### [Selected passage]
────────────────────────────────────────
# Start a new hobby (like playing the guitar)



## BubbleMan (Jan 2, 2009)

Hi All,

After I hit my bottom with anxiety, depression, and dp/dr the thing that maybe helped me most was that I started to play the guitar. The purposes that it served for me were at least the following:

1) It was something totally new so when I made some progress in that I was sure that I still had some learning skills and my brain was not totally fucked up.
2) In a new hobby you cannot compare your performance to the old self, or get annoying flashbacks of good old times. 
3) I could sort of make use of my condition since otherwise I might have been too busy doing other things - at least one good thing. 
4) Particularly playing guitar requires both physical and mental exercise and thereby may enhance the heeling process.
5) You have less time for the destructive paths of thinking: If in bad thoughts start with the activity.
────────────────────────────────────────
### [Data shown]
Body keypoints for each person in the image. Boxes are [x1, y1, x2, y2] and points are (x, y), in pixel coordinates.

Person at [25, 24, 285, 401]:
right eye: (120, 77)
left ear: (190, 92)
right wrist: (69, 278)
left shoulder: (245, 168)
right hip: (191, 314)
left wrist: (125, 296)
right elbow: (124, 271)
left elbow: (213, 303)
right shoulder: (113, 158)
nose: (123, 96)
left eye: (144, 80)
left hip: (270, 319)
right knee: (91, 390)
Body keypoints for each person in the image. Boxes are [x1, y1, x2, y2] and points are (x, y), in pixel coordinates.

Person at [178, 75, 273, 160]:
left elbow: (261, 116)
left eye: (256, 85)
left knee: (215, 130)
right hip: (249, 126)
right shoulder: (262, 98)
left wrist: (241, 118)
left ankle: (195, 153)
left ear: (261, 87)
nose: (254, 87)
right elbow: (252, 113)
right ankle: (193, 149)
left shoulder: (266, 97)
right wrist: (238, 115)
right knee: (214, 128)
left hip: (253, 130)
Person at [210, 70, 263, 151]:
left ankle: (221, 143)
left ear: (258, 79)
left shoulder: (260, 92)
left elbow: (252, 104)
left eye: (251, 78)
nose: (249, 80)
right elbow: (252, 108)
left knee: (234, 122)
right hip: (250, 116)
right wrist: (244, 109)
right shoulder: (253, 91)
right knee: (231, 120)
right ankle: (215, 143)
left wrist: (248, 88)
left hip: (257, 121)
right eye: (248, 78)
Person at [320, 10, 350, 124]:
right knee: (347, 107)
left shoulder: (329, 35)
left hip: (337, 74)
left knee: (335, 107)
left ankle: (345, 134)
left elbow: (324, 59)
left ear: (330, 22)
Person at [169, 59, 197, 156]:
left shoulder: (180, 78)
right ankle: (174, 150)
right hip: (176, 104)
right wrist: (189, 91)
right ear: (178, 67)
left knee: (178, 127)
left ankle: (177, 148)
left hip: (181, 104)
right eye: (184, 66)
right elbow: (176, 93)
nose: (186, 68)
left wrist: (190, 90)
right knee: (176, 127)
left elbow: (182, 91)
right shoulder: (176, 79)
────────────────────────────────────────
### [What to produce]
From the forum post above about taking up the guitar as a new hobby, set down the passage from "## BubbleMan (Jan" to "with the activity." word for word.

### [Solution for this problem]
## BubbleMan (Jan 2, 2009)

Hi All,

After I hit my bottom with anxiety, depression, and dp/dr the thing that maybe helped me most was that I started to play the guitar. The purposes that it served for me were at least the following:

1) It was something totally new so when I made some progress in that I was sure that I still had some learning skills and my brain was not totally fucked up.
2) In a new hobby you cannot compare your performance to the old self, or get annoying flashbacks of good old times. 
3) I could sort of make use of my condition since otherwise I might have been too busy doing other things - at least one good thing. 
4) Particularly playing guitar requires both physical and mental exercise and thereby may enhance the heeling process.
5) You have less time for the destructive paths of thinking: If in bad thoughts start with the activity.